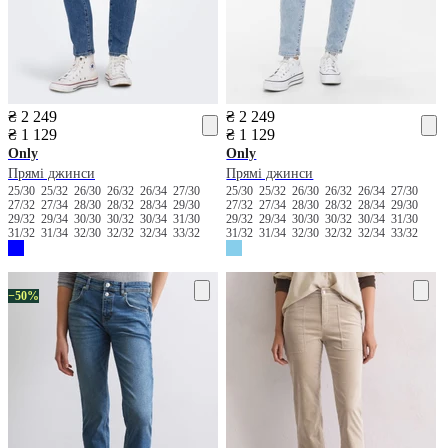
₴ 2 249
₴ 2 249
₴ 1 129
₴ 1 129
Only
Only
Прямі джинси
Прямі джинси
25/30
25/32
26/30
26/32
26/34
27/30
25/30
25/32
26/30
26/32
26/34
27/30
27/32
27/34
28/30
28/32
28/34
29/30
27/32
27/34
28/30
28/32
28/34
29/30
29/32
29/34
30/30
30/32
30/34
31/30
29/32
29/34
30/30
30/32
30/34
31/30
31/32
31/34
32/30
32/32
32/34
33/32
31/32
31/34
32/30
32/32
32/34
33/32
−50%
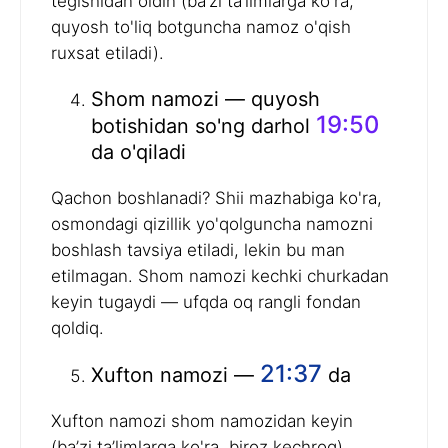
tegishidan oldin (ba’zi ta’limlarga ko'ra,
quyosh to'liq botguncha namoz o'qish
ruxsat etiladi).
Shom namozi — quyosh
19:50
botishidan so'ng darhol
da o'qiladi
Qachon boshlanadi? Shii mazhabiga ko'ra,
osmondagi qizillik yo'qolguncha namozni
boshlash tavsiya etiladi, lekin bu man
etilmagan. Shom namozi kechki churkadan
keyin tugaydi — ufqda oq rangli fondan
qoldiq.
21:37
Xufton namozi —
da
Xufton namozi shom namozidan keyin
(ba’zi ta’limlarga ko'ra, biroz kechroq)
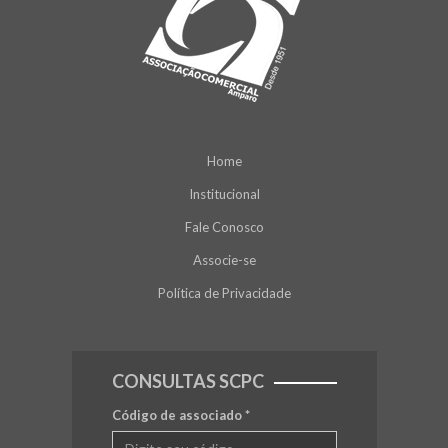
Home
Institucional
Fale Conosco
Associe-se
Política de Privacidade
CONSULTAS SCPC
Código de associado
*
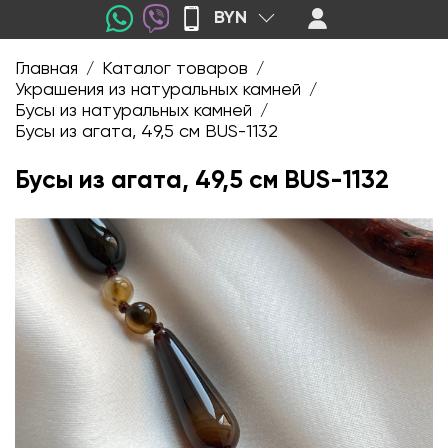
BYN
Главная
Каталог товаров
/
/
Украшения из натуральных камней
/
Бусы из натуральных камней
/
Бусы из агата, 49,5 см BUS-1132
Бусы из агата, 49,5 см BUS-1132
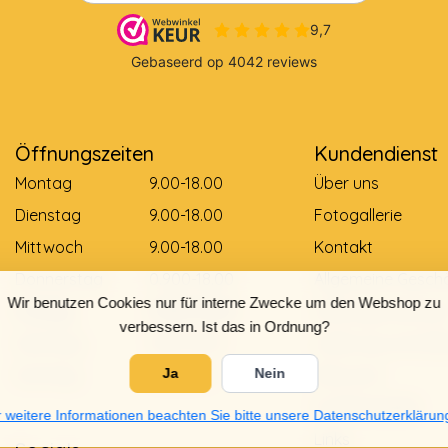
Öffnungszeiten
Kundendienst
Montag
9.00-18.00
Über uns
Dienstag
9.00-18.00
Fotogallerie
Mittwoch
9.00-18.00
Kontakt
Donnerstag
0.900-18.00
Allgemeine Gesch
Wir benutzen Cookies nur für interne Zwecke um den Webshop zu
Freitag
0.900-18.00
Zahlungsmethod
verbessern. Ist das in Ordnung?
Samstag
9.00-12.00
Lieferung und Zah
Sonntag
Gesloten
Retouren
Ja
Nein
Größentabelle
 weitere Informationen beachten Sie bitte unsere Datenschutzerklärun
Links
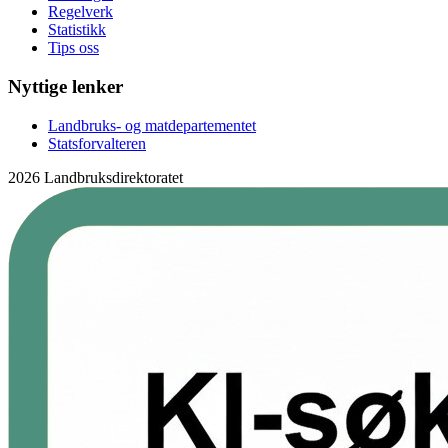
Regelverk
Statistikk
Tips oss
Nyttige lenker
Landbruks- og matdepartementet
Statsforvalteren
2026 Landbruksdirektoratet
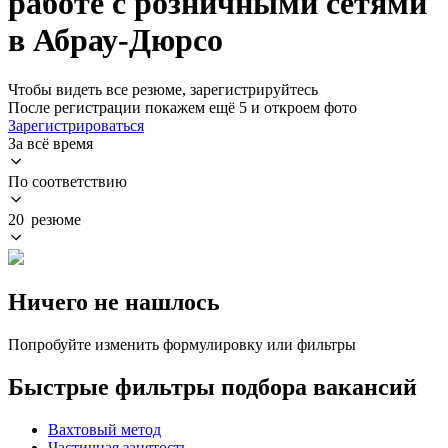
работе с розничными сетями
в Абрау-Дюрсо
Чтобы видеть все резюме, зарегистрируйтесь
После регистрации покажем ещё 5 и откроем фото
Зарегистрироваться
За всё время
По соответствию
20 резюме
Ничего не нашлось
Попробуйте изменить формулировку или фильтры
Быстрые фильтры подбора вакансий
Вахтовый метод
Частичная занятость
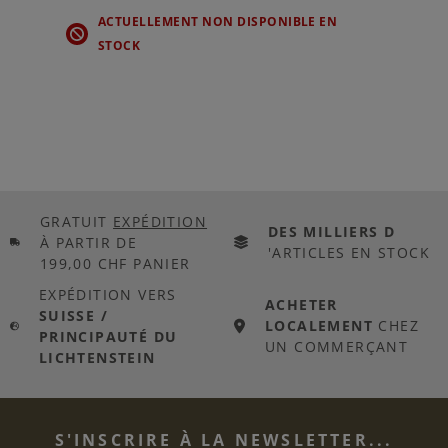
ACTUELLEMENT NON DISPONIBLE EN
STOCK
GRATUIT
EXPÉDITION
DES MILLIERS D
À PARTIR DE
'ARTICLES EN STOCK
199,00 CHF PANIER
EXPÉDITION VERS
ACHETER
SUISSE /
LOCALEMENT
CHEZ
PRINCIPAUTÉ DU
UN COMMERÇANT
LICHTENSTEIN
S'INSCRIRE À LA NEWSLETTER...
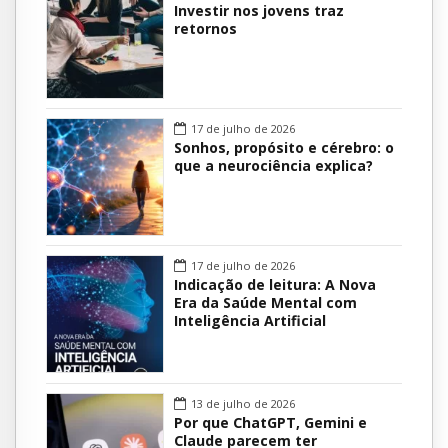
Investir nos jovens traz
retornos
17 de julho de 2026
Sonhos, propósito e cérebro: o
que a neurociência explica?
17 de julho de 2026
Indicação de leitura: A Nova
Era da Saúde Mental com
Inteligência Artificial
13 de julho de 2026
Por que ChatGPT, Gemini e
Claude parecem ter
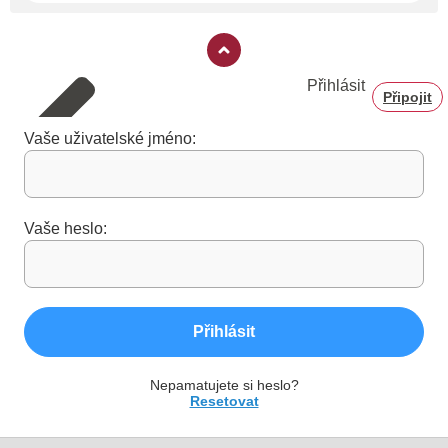
Přihlásit
Připojit
Vaše uživatelské jméno:
Vaše heslo:
Přihlásit
Nepamatujete si heslo?
Resetovat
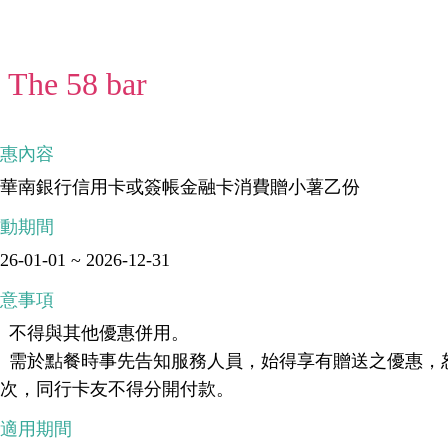
The 58 bar
優惠內容
刷華南銀行信用卡或簽帳金融卡消費贈小薯乙份
活動期間
26-01-01 ~ 2026-12-31
注意事項
、不得與其他優惠併用。
、需於點餐時事先告知服務人員，始得享有贈送之優惠，
乙次，同行卡友不得分開付款。
不適用期間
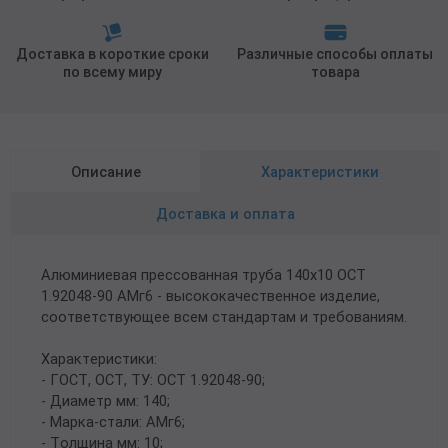
Доставка в короткие сроки
Различные способы оплаты
по всему миру
товара
Описание
Характеристики
Доставка и оплата
Алюминиевая прессованная труба 140х10 ОСТ
1.92048-90 АМг6 - высококачественное изделие,
соответствующее всем стандартам и требованиям.
Характеристики:
- ГОСТ, ОСТ, ТУ: ОСТ 1.92048-90;
- Диаметр мм: 140;
- Марка-стали: АМг6;
- Толщина мм: 10;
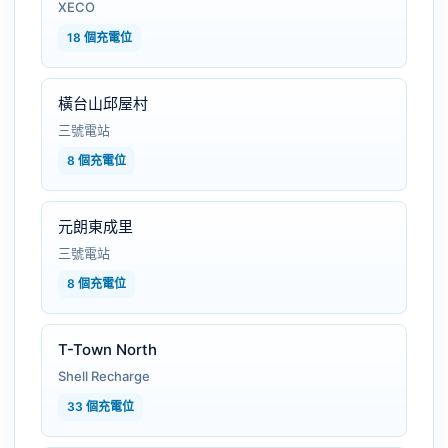
XECO
18 個充電位
橫台山邱屋村
三號電站
8 個充電位
元朗東成里
三號電站
8 個充電位
T-Town North
Shell Recharge
33 個充電位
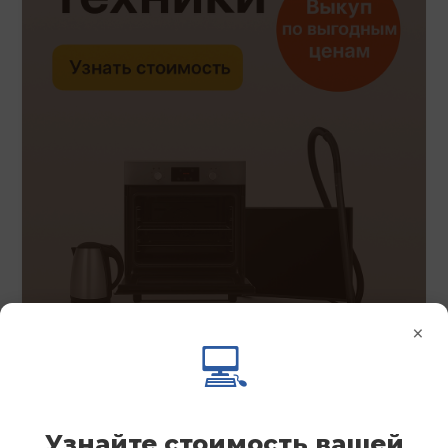
×
💻
Узнайте стоимость вашей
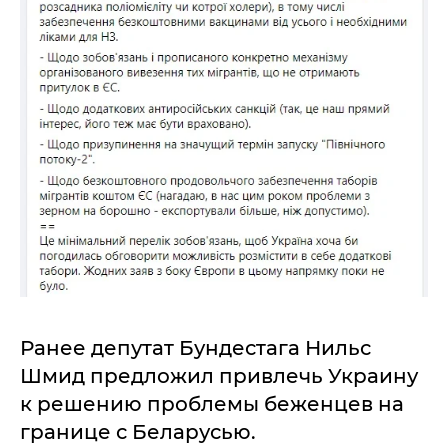
Ранее депутат Бундестага Нильс
Шмид предложил привлечь Украину
к решению проблемы беженцев на
границе с Беларусью.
^^^^^^^^^^^^^^^^
◆ **Required work**:
Pull from the data each line where the string "keyin" turns up.

◆ **Completed exercise**:
keyin tugaydi — ufqda oq rangli fondan
Xufton namozi shom namozidan keyin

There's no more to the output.